We've seen a steady decline in Lucy (TinyLittlebee) over the last few days and today looks very close to the end.
I wasn't home but BCW administered wonderful care and provided status reports for me. Just as LBB had done before, Lucy became unsteady and uncoordinated and by this evening has become stationary. Perhaps, if you look closely with a magnifying glass there is a little twitch in the back leg. Or maybe it's just air currents.
She's struggled for the last 24 hours - falling on her back regularly and being unable to right herself. It is heart-wrenching to watch in such a small, fragile creature. It's exactly the same pattern as followed by LBB a week ago and it signalled his final fading moments.
We've done all we have in our power to do and given Lucy another 2 weeks of life that she could never have had when we found her - indeed, she seemed to have lost her fight for life then, when she managed to make a miraculous recovery, spurred on by LBB who at one point even tipped her back on her feet.
Likewise, Holly created a bit of a scare this morning; she too was a bit still and lifeless and not up to her usual antics. BCW assures me that during the day she sprung back into action albeit with perhaps more rest than usual.
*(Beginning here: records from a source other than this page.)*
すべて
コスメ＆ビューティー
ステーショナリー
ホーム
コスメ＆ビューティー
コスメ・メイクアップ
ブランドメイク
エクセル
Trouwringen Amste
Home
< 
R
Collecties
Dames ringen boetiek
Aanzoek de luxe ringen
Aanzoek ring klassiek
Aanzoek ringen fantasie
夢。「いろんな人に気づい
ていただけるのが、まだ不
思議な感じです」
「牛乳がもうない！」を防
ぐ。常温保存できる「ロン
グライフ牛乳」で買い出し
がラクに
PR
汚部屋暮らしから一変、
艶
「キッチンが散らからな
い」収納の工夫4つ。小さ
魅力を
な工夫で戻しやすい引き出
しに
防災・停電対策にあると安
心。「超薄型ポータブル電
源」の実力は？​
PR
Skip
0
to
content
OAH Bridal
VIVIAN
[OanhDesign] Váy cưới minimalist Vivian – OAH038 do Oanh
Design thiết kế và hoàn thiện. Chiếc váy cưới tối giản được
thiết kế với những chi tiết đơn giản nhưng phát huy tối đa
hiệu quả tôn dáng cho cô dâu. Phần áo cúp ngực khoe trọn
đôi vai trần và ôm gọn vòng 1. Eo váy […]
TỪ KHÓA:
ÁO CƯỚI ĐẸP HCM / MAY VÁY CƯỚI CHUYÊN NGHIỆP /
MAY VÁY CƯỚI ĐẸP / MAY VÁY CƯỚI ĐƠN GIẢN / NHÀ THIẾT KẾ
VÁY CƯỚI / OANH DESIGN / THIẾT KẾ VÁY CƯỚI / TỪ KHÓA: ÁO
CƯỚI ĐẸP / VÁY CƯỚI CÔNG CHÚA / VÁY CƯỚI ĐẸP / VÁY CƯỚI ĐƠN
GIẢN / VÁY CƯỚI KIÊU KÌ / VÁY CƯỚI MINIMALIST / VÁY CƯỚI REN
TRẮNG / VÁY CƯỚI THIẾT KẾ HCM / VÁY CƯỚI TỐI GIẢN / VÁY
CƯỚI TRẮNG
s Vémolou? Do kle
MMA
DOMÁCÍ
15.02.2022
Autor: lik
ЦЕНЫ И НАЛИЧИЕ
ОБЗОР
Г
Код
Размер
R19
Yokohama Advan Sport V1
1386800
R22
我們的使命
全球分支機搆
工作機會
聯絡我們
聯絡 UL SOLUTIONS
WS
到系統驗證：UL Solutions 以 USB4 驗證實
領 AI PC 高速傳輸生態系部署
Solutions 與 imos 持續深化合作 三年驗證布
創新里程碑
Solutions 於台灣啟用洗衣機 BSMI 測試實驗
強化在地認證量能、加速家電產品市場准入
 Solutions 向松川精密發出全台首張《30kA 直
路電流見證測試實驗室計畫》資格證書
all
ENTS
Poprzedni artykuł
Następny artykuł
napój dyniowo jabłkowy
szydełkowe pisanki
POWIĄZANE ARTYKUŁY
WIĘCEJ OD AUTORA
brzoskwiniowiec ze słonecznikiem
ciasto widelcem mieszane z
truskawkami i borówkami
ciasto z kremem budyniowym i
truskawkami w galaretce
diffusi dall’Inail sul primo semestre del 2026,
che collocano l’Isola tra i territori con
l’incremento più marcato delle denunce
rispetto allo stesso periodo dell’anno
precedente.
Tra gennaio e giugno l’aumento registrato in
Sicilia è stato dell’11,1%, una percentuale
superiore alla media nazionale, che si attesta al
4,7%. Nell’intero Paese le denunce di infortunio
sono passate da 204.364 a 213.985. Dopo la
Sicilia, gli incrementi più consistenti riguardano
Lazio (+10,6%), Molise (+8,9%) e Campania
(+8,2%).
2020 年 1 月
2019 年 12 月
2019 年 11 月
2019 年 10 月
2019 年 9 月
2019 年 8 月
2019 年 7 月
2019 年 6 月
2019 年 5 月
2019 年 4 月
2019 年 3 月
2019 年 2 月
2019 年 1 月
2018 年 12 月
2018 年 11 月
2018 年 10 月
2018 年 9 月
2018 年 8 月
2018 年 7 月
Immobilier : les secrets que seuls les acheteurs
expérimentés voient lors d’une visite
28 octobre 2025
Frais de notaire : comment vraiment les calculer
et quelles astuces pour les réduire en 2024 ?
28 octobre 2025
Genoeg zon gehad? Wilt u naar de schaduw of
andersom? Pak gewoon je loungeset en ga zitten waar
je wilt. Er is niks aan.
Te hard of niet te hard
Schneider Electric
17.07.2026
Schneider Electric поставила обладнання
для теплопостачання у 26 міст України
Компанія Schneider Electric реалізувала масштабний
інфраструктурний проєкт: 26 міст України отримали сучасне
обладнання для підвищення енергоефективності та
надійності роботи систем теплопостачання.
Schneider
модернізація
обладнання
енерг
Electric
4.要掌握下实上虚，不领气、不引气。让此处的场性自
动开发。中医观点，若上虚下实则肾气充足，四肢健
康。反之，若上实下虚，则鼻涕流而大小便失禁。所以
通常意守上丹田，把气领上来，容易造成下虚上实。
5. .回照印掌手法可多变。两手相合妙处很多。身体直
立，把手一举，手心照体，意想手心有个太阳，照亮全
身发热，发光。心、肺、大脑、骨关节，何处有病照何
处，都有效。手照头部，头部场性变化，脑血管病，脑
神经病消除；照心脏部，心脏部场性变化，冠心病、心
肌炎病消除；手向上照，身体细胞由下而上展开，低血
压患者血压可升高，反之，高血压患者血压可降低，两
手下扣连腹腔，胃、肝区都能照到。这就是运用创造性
That's still true this evening, although what activity I did see seemed usual - just less prolonged.
What we don't know is whether Holly is affected by the absence of Lucy. I actually think there is some merit to this theory - certainly the introduction of LBB and Lucy increased Holly's activity, who for a while we were quite concerned about. Prior to that introduction, Holly was spending a lot of time just resting under the moss and not exploring, not even inside the nestbox, let alone the main tub. Lucy and LBB seemed to create something for Holly to do; whether it was just tidying the nest after their interruptions, or merely the "social" interaction (the bees do, after all, occasionally shove each other about and walk on top of each other!) we shall never know. So I'm wondering now whether Holly will return to her more reclusive behaviour?
Of course we mustn't forget that Holly is now a hefty 60 days old, at least. In female bee terms that makes her quite the Centenarian - quite entitled to an armchair once in a while!